Radioactivity is quickly diluted in the ocean, and government officials said the dump should not affect the safety of seafood in the area.
Since the disaster, water with different levels of radioactivity has been pooling throughout the plant. People who live within 12 miles have been evacuated and have not been allowed to return.
The pooling water has damaged systems, and the radiation hazard has prevented workers from getting close enough to power up cooling systems needed to stabilize dangerously vulnerable fuel rods.
On Saturday, they discovered that some radioactive water was pouring into the ocean.
The less-radioactive water that officials are dumping purposely into the sea is up to 500 times the legal limit for radiation.
“We think releasing water with low levels of radiation is preferable to allowing water with high levels of radiation to be released into the environment,” said Junichi Matsumoto, an official with plant operator Tokyo Electric Power Co. (Tepco).

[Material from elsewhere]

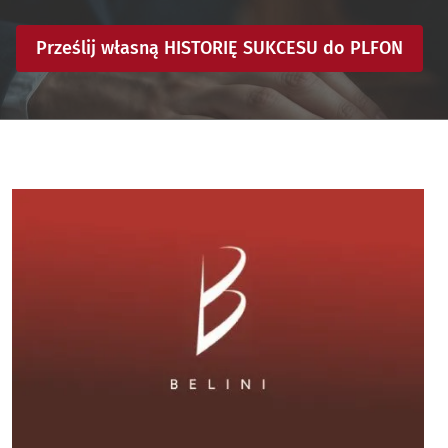
Prześlij własną HISTORIĘ SUKCESU do PLFON
Image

Workers need to get rid of the highly radioactive water, but first they need somewhere safe to put it. Much of the less-radioactive water being dumped into the sea is from the tsunami and had accumulated in a nuclear waste storage building.
The building is not meant to hold water, but it’s also not leaking, so engineers decided to empty it so they can pump in the more-radioactive water. The rest of the water going into the sea is coming from a trench beneath two of the plant’s six reactors.
More water keeps pooling because Tepco has been forced to rely on makeshift methods of bringing down temperatures and pressure by pumping water into the reactors and allowing it to gush out wherever it can. It is a messy process, but it is preventing a full meltdown of the fuel rods that would release even more radioactivity into the environment.
“We must keep putting water into the reactors to cool to prevent further fuel damage, even though we know that there is a side effect, which is the leakage,” said Hidehiko Nishiyama, a spokesman for Japan’s Nuclear and Industrial Safety Agency. “We want to get rid of the stagnant water and decontaminate the place so that we can return to our primary task to restore the sustainable cooling capacity as quickly as possible.”